*Problem description*. Continue the passage on the income fund's shift away from stocks and high-yield bonds, picking up after its final sentence.

*Given passage*.
He has also reduced the fund’s exposure to common stock, which now accounts for 20% of the portfolio, compared with 28% a few months ago. The stocks he continues to hold are almost all brand-name companies that pay rich dividends. High-dividend stocks have been a go-to asset for investors seeking income for the past several years. That has Fredericks a little concerned about whether dividend-paying stocks might be over-bought as a group. He’s trying to mitigate that risk by looking for companies that have both the cash flow and the commitment to keep the dividends high and to hike them consistently year after year.

Fredericks says that the money the fund has pulled out of stocks and high-yield bonds has been reinvested in two places -- floating-rate bank loans and short-term investment-grade bonds. Bank loans present some default risk but help protect the portfolio from the potential ravages of inflation because the interest rates on the loans rise with lending rates. Floating-rate bank loans now account for 10% of assets, versus 5% three months ago.

But the bulk of the shifted money has gone into investment-grade bonds that are set to pay off relatively quickly, says Frederick. Admittedly, the returns on these bonds are paltry, and Frederick sees them more as “dry powder” for use when the prospects turn brighter for both stocks and riskier bonds. “As the U.S. has come off the rails, we have been taking risk out of the portfolio,” he adds. “This is temporary posturing, but we think it’s the prudent thing to do in this market.”

*Extracted data*.
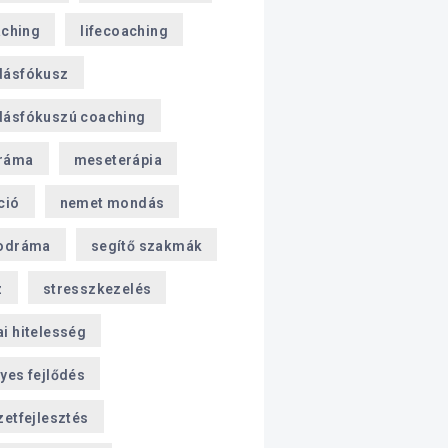
aching
lifecoaching
dásfókusz
ásfókuszú coaching
ráma
meseterápia
ció
nemet mondás
odráma
segítő szakmák
z
stresszkezelés
i hitelesség
yes fejlődés
zetfejlesztés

*Answer for this exercise*.
Multi-Asset Income has performed well during its relatively short life. Over the past year through June 26, the fund’s class A shares returned 5.6%, beating Morningstar’s average “conservative allocation” fund by 3.3 percentage points. Over the past three years, the fund returned 12.9% annualized, topping the category average by an average of 3.5 points per year.

The A shares levy a front-end sales charge of 5.25%, charge 0.80% a year for expenses and require a $1,000 minimum initial investment. The fund’s institutional class (BIICX) is no-load and charges just 0.55% a year, but it requires $2 million to start. The best way to buy this fund is through a retirement plan that can qualify for the institutional share class.

Kathy Kristof is a contributing editor to Kiplinger’s Personal Finance and author of the book Investing 101. Follow her on Twitter. Or email her at practicalinvesting@kiplinger.com.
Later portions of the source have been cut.